18. Schema verhouding OVD t.o.v. VCRO en titel VDABM Overkoepelend proceduredecreet OMGEVINGSVERGUNNING VCRO DABM Titel IV Vergunningen: vergunningsplicht beoordelingscriteria afwijkingsregels enz. Titel V: Exploitatie van inrichtingen en activiteiten en erkenningen: vergunningsplicht beoordelingscriteria milieuvoorwaarden evaluaties erkenningen
19. Overgangsregeling: bestaande vergunningen van bepaalde naar onbepaalde duur. er is een omzetting van rechtswege van een vergunning van bepaalde duur naar een vergunning van onbepaalde duur indien cumulatief voldaan aan de volgende voorwaarden: de milieuvergunning waarvoor de omzetting wordt aangevraagd moet zijn verleend voor een maximumtermijn van 20 jaar op basis van een aanvraag ingediend vanaf 10 september 2002; de vraag tot omzetting wordt ingediend in de periode gelegen tussen de vier en de drie jaar vóór einddatum van de bestaande milieuvergunning; het betrokken publiek of een adviesinstantie dient geen bezwaar in tijdens de periode van openbaar onderzoek dat aan de vraag tot omzetting wordt voorbehouden;
de inrichting is hoofdzakelijk stedenbouwkundig vergund; de vraag tot omzetting vereist geen MER of passende beoordeling. De voor de inrichting bevoegde overheid neemt akte van de vraag tot omzetting. De akte geldt als bewijs dat de milieuvergunning voortaan van onbepaalde duur is. Als de vraag tot omzetting niet binnen de voorziene termijn werd ingediend of de inrichting is stedenbouwkundig niet hoofdzakelijk vergund, wordt dit meegedeeld aan de aanvrager. In dat geval vervalt de vergunning op de normale einddatum. Als bezwaar wordt ingediend of er is een milieueffectrapport of passende beoordeling vereist, wordt de vraag tot omzetting behandeld conform de gewone vergunningsprocedure. In alle andere gevallen geschiedt een hervergunning op basis van de normale spelregels.
20. Nevenbeslissingen ministerraad dd. 19 juli 2013. De bevoegde ministers worden gelast een objectieve werklastmeting uit te voeren. De werklastmeting, de conclusies op vlak van compensatie van de eventuele meerkosten voor steden en gemeenten en de aanpak daarvan zullen uiterlijk gelijktijdig met de finale goedkeuring van het omgevingsvergunningsdecreet, worden voorgelegd. De bevoegde Vlaamse ministers worden gelast om de flankerende maatregelen te concretiseren in een Actieplan Lokale Besturen en deze ter goedkeuring aan de Vlaamse Regering voor te leggen bij de definitieve goedkeuring van het ontwerpdecreet betreffende de omgevingsvergunning;
Businessplan i.v.m. aanduiding van de Raad voor Vergunningenbetwisting. De Vlaamse ministers, bevoegd voor bestuurszaken, het leefmilieu en de ruimtelijke ordening, worden gelast een businessplan op te maken, rekening houdend met de samenvoeging van het Milieuhandhavingscollege en de Raad voor Vergunningsbetwistingen in de Dienst voor de Bestuursrechtscolleges en de polyvalente inzetbaarheid van de bestuursrechters, referendarissen en griffiepersoneel van beide administratieve rechtscolleges.

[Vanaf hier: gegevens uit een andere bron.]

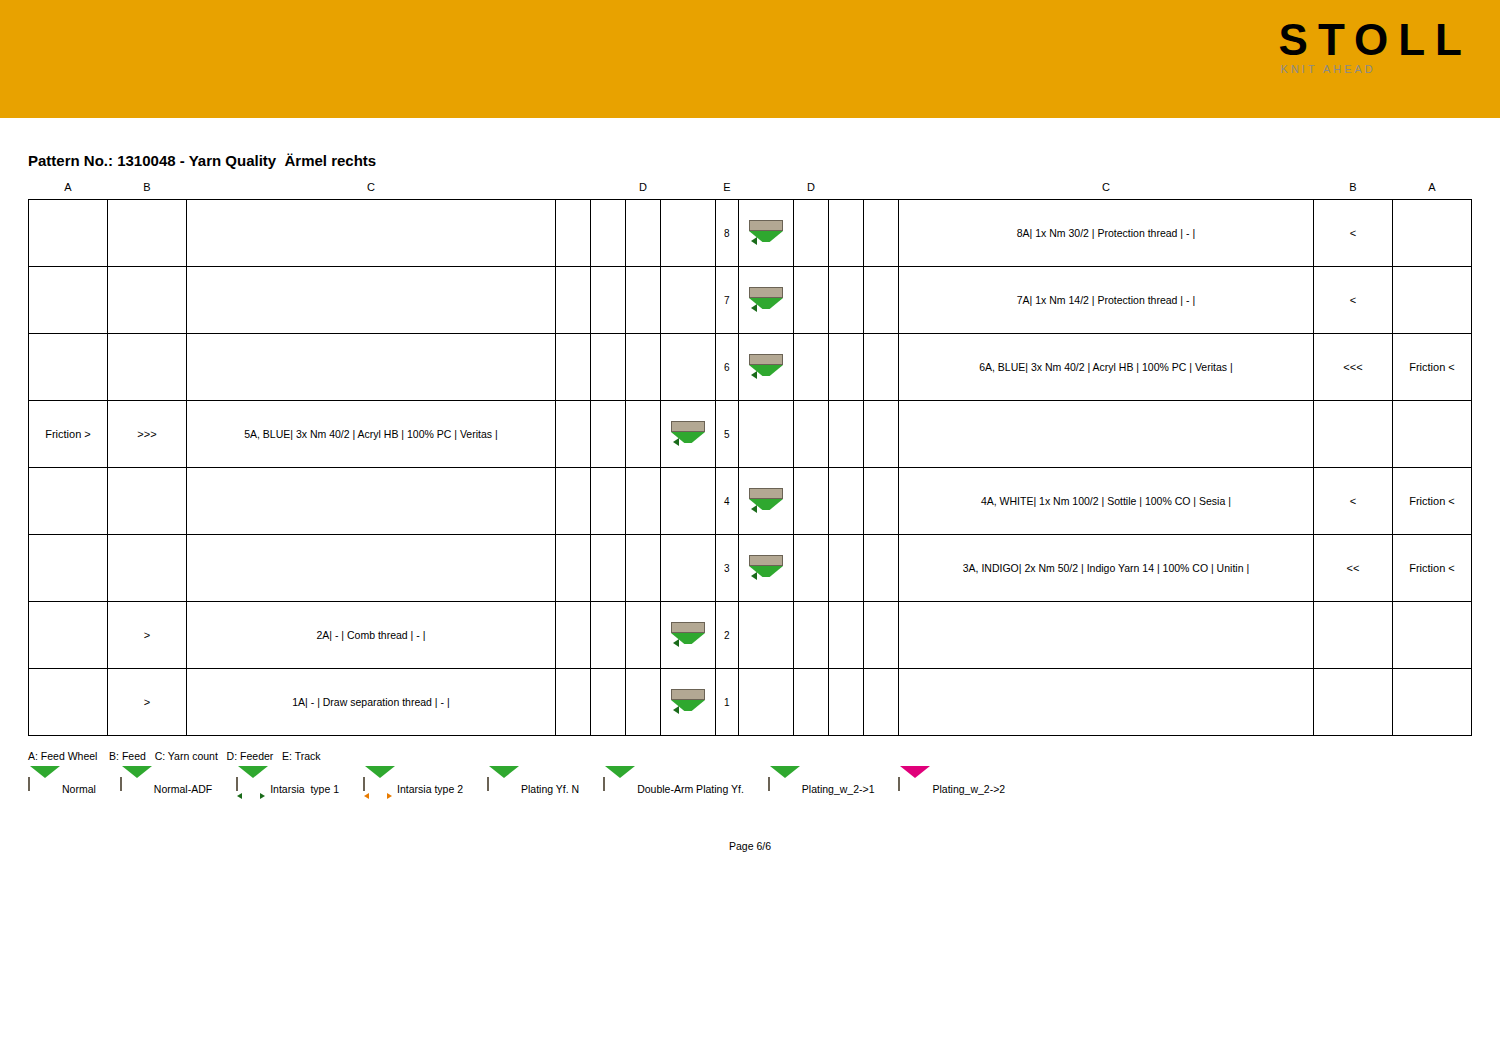STOLL
KNIT AHEAD
Pattern No.: 1310048 - Yarn Quality Ärmel rechts
| A | B | C | | | D | | E | | D | | | C | B | A |
| --- | --- | --- | --- | --- | --- | --- | --- | --- | --- | --- | --- | --- | --- | --- |
| | | | | | | | 8 | | | | | 8A/ 1x Nm 30/2 / Protection thread / - / | < | |
| | | | | | | | 7 | | | | | 7A/ 1x Nm 14/2 / Protection thread / - / | < | |
| | | | | | | | 6 | | | | | 6A, BLUE/ 3x Nm 40/2 / Acryl HB / 100% PC / Veritas / | <<< | Friction < |
| Friction > | >>> | 5A, BLUE/ 3x Nm 40/2 / Acryl HB / 100% PC / Veritas / | | | | | 5 | | | | | | | |
| | | | | | | | 4 | | | | | 4A, WHITE/ 1x Nm 100/2 / Sottile / 100% CO / Sesia / | < | Friction < |
| | | | | | | | 3 | | | | | 3A, INDIGO/ 2x Nm 50/2 / Indigo Yarn 14 / 100% CO / Unitin / | << | Friction < |
| | > | 2A/ - / Comb thread / - / | | | | | 2 | | | | | | | |
| | > | 1A/ - / Draw separation thread / - / | | | | | 1 | | | | | | | |
A: Feed Wheel B: Feed C: Yarn count D: Feeder E: Track
Normal
Normal-ADF
Intarsia type 1
Intarsia type 2
Plating Yf. N
Double-Arm Plating Yf.
Plating_w_2->1
Plating_w_2->2
Page 6/6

21. Timing. Advies Raad van State: uiterlijk 30/9/2013. Aanbrengen wijzigingen en goedkeuring ontwerp van decreet VR: eind november 2013. Goedkeuring Vlaams Parlement: voorjaar 2014. Inwerkingtreding: één jaar na de datum van het besluit van de Vlaamse Regering waarmee de datum van inwerkingtreding wordt vastgelegd.